What makes successful companies stumble and fall? In our industry we have three big retailers who once could do no wrong and are now struggling. Is it the nemesis that follows hubris and, if so, can they recapture whatever it was that once made them great?

The one that really saddens me is Marks & Spencer as I’m a lifelong loyalist. The first error occurred back in the 1980s, when a misguided attachment to the high street caused it to react too slowly to the growth of out-of-town shopping.

The second was the pursuit of unsustainable profit targets during the 1990s, resulting in under-investment in stores and NPD, triggering a boardroom upheaval and a significant decline in customer goodwill. The third, reflecting a loss of confidence in the once-mighty St Michael brand, was the launch of sub-brands, producing the challenging layout characteristic of clothing ranges in its larger stores.
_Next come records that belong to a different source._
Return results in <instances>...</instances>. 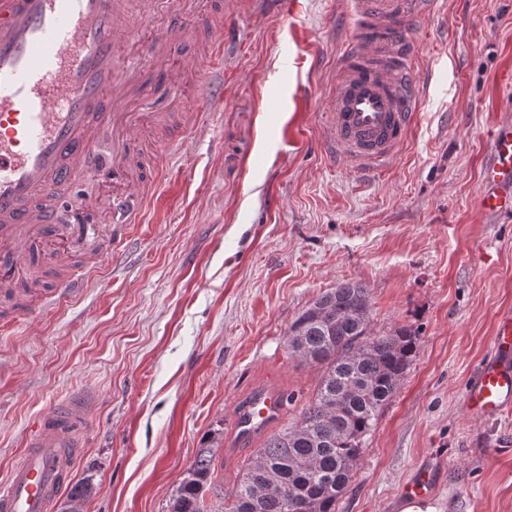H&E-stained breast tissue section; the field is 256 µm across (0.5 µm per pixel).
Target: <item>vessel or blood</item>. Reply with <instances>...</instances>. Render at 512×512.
Returning <instances> with one entry per match:
<instances>
[{
    "mask_svg": "<svg viewBox=\"0 0 512 512\" xmlns=\"http://www.w3.org/2000/svg\"><path fill=\"white\" fill-rule=\"evenodd\" d=\"M190 0H0V288L19 281L36 237L59 233L64 213L52 187L75 175L112 183L109 215L136 224L149 177L133 162L149 128L179 124L202 129L223 86L202 88L200 65L224 72V44H203L204 14L188 21ZM356 34L342 55L336 81L328 155L363 172L386 163L404 144L422 99L417 50L410 31L438 11L440 0H349ZM163 12L164 24L143 34L134 19ZM479 205L512 215V123L496 132L482 174ZM62 275L33 292L30 309H44L79 287L65 253L52 255ZM475 416L512 410V311L503 312L494 354L465 395ZM287 410L281 392L254 391L239 404L234 433L251 444ZM84 406L44 416L23 454L0 484V512H48L70 481ZM432 476L419 473L403 495L426 503Z\"/></svg>",
    "mask_w": 512,
    "mask_h": 512,
    "instance_id": "b4317fda",
    "label": "vessel or blood"
}]
</instances>
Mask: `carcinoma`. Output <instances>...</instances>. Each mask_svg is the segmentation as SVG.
<instances>
[{"label":"carcinoma","instance_id":"1","mask_svg":"<svg viewBox=\"0 0 512 512\" xmlns=\"http://www.w3.org/2000/svg\"><path fill=\"white\" fill-rule=\"evenodd\" d=\"M368 289L350 282L323 293L290 325L288 344L322 369L298 423L270 437L245 467L223 506L206 505L214 484L213 449L200 448L170 500L168 512H336L361 453V439L396 393L416 351L415 332L370 328ZM94 493L76 483L62 512H82Z\"/></svg>","mask_w":512,"mask_h":512}]
</instances>
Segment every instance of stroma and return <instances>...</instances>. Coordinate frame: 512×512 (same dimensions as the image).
<instances>
[{"mask_svg":"<svg viewBox=\"0 0 512 512\" xmlns=\"http://www.w3.org/2000/svg\"><path fill=\"white\" fill-rule=\"evenodd\" d=\"M231 0L224 101L182 156L161 154L140 223L117 250L69 265L83 286L31 314L0 307V481L32 426L71 396L89 401L74 480L84 512H167L201 448L217 491L240 480L238 401L274 385L298 420L321 379L288 328L336 285L366 286L371 326L408 325L416 354L363 437L336 512H401L432 467L439 512H512V411L477 419L463 393L512 310V219L477 205L493 133L512 121V0H442L412 32L424 95L381 170L329 159L324 142L346 0Z\"/></svg>","mask_w":512,"mask_h":512,"instance_id":"1","label":"stroma"}]
</instances>
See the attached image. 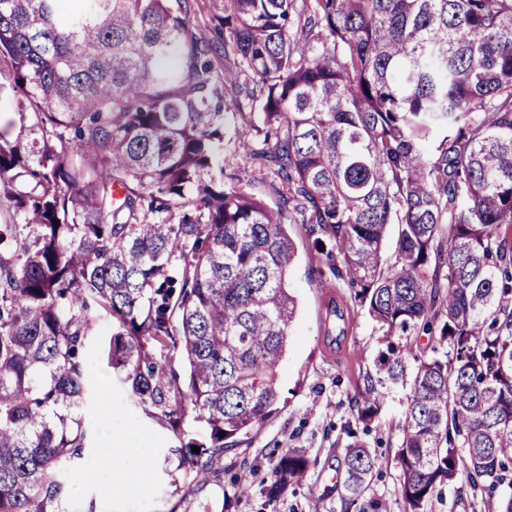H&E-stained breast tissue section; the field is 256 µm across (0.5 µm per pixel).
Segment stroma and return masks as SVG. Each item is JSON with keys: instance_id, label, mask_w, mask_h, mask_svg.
I'll return each mask as SVG.
<instances>
[{"instance_id": "1", "label": "stroma", "mask_w": 512, "mask_h": 512, "mask_svg": "<svg viewBox=\"0 0 512 512\" xmlns=\"http://www.w3.org/2000/svg\"><path fill=\"white\" fill-rule=\"evenodd\" d=\"M285 222L298 248V260L290 275L298 310L288 351L278 368V412L236 449L225 453L222 470L174 485L177 462L168 456L173 436L141 412L121 376L107 366L102 346L110 337L111 319L96 313L94 334L84 352L93 397L82 410L93 440L70 474V512H86L90 507L96 512H222L217 494L228 490L232 476L244 470L252 475V489L229 512H344L335 487L344 479V450L357 440L379 459L369 488L357 504L359 512H373L377 501L384 502V512H404L394 455L400 439L396 421L406 393L393 391L370 430H363L357 421L359 392L364 376L374 369L380 337L362 310L351 309L344 355L336 361L326 357L324 288L332 286L345 303L352 289L347 276L336 275L319 262L309 225L293 212L286 214ZM122 438L128 439L134 456L148 460L149 468L137 476L133 487L120 492L116 486L123 481V473L109 465L97 467L96 462ZM289 448L305 449L316 457L317 464L299 486L289 489L279 501L267 502L262 488L270 457ZM327 488L333 491L328 498L322 495ZM482 510L481 498L474 495L462 475L445 486L429 508V512Z\"/></svg>"}]
</instances>
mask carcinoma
Segmentation results:
<instances>
[{
	"instance_id": "obj_1",
	"label": "carcinoma",
	"mask_w": 512,
	"mask_h": 512,
	"mask_svg": "<svg viewBox=\"0 0 512 512\" xmlns=\"http://www.w3.org/2000/svg\"><path fill=\"white\" fill-rule=\"evenodd\" d=\"M71 2L0 0V512H67L95 311L181 475L221 469L272 416L296 316L287 210L381 332L358 421L408 390L405 512L463 472L485 512H512L494 495L512 474V0ZM217 38L241 62L222 78ZM227 88L252 130L230 172ZM256 163L287 185L273 203L248 191ZM314 464L278 455L267 500ZM376 464L346 448L347 504Z\"/></svg>"
}]
</instances>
“Investment in the UK has been sacrificed for short-term profit growth”

The food offer, by contrast, still leads the pack - maybe because the commitment to quality that has always driven it has never been compromised, in contrast to the clothing offer, which has lost both its traditional quality and consistency. Investors’ patience appears to be running out.

Not long ago, Tesco seemed unstoppable. As with M&S, however, investment in the core UK business seems to have been sacrificed for short-term profit growth and foreign start-ups. Unlike M&S, its market leadership gives management some time to sort out the problems and the abandonment of the hubristic US venture bodes well. But the foundation stone of Tesco’s past growth - its superstore portfolio - has clearly been replaced by something more complex.

The third and in some ways most intractable case of decline is Morrisons. Hopelessly ill-equipped to absorb the much more complicated Safeway business (classic hubris), it is now a fundamentally different company from the monolithic entity it once was. As the fourth player in a mature market with no hope of improving its position, no online business to speak of and nothing distinctive in non-food, the future looks bleak.

Whatever their future, it will never be “glad confident morning again” for any of them.